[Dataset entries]

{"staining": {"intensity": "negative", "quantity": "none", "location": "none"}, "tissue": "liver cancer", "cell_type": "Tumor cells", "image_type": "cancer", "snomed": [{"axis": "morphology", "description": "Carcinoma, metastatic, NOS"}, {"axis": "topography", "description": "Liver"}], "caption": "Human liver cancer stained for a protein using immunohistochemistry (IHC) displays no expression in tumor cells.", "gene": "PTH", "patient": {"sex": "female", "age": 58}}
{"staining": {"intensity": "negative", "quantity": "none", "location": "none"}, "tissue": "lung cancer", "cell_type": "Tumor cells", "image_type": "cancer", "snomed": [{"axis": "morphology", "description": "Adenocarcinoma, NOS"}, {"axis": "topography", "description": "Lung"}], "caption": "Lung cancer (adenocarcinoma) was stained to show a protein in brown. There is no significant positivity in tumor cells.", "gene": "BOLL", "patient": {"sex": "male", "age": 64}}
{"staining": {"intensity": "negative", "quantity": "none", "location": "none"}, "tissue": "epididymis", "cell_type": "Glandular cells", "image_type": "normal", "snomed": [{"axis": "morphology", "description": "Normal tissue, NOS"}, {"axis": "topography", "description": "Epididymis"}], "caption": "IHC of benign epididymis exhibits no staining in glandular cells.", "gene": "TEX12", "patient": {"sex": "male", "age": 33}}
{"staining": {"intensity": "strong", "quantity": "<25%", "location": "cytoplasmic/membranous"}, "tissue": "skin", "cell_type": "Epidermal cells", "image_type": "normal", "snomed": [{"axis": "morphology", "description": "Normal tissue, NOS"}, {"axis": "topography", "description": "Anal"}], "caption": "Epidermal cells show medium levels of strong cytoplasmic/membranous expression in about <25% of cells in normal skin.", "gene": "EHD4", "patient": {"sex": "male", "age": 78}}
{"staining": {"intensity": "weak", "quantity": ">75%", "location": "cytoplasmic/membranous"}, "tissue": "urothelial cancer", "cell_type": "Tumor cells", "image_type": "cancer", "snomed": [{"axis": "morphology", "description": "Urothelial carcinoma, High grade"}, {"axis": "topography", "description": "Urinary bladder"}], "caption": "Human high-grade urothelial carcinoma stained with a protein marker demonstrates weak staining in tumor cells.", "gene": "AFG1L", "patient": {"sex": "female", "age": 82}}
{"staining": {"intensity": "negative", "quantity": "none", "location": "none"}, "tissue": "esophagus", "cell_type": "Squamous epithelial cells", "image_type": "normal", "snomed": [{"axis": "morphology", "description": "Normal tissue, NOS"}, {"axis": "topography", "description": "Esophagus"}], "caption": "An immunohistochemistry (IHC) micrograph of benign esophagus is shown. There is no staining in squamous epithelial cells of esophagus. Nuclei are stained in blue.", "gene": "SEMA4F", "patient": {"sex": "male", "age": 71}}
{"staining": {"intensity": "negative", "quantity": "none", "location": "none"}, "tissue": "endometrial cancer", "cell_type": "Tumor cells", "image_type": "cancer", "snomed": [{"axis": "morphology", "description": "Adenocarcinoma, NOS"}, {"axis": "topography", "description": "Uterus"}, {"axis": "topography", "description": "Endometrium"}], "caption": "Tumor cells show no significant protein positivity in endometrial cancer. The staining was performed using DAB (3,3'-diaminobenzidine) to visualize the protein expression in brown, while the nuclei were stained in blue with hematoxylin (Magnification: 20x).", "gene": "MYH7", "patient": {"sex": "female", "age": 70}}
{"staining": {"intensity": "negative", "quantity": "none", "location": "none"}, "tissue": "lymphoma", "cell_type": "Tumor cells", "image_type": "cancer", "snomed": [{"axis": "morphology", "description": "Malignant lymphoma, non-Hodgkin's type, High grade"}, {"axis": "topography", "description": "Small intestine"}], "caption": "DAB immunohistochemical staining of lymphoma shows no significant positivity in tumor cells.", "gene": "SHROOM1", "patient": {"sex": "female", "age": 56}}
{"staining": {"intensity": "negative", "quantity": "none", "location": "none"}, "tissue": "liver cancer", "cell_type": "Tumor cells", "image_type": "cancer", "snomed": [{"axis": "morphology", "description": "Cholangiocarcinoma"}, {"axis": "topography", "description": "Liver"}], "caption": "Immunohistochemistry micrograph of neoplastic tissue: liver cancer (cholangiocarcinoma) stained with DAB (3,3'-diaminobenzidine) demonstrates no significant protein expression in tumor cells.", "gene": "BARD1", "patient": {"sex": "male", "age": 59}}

[WHAT THE EXERCISE ASKS] Your response should be the lines of the entries above that include the string "micrograph".

[SOLUTION TO THE EXERCISE]
{"staining": {"intensity": "negative", "quantity": "none", "location": "none"}, "tissue": "esophagus", "cell_type": "Squamous epithelial cells", "image_type": "normal", "snomed": [{"axis": "morphology", "description": "Normal tissue, NOS"}, {"axis": "topography", "description": "Esophagus"}], "caption": "An immunohistochemistry (IHC) micrograph of benign esophagus is shown. There is no staining in squamous epithelial cells of esophagus. Nuclei are stained in blue.", "gene": "SEMA4F", "patient": {"sex": "male", "age": 71}}
{"staining": {"intensity": "negative", "quantity": "none", "location": "none"}, "tissue": "liver cancer", "cell_type": "Tumor cells", "image_type": "cancer", "snomed": [{"axis": "morphology", "description": "Cholangiocarcinoma"}, {"axis": "topography", "description": "Liver"}], "caption": "Immunohistochemistry micrograph of neoplastic tissue: liver cancer (cholangiocarcinoma) stained with DAB (3,3'-diaminobenzidine) demonstrates no significant protein expression in tumor cells.", "gene": "BARD1", "patient": {"sex": "male", "age": 59}}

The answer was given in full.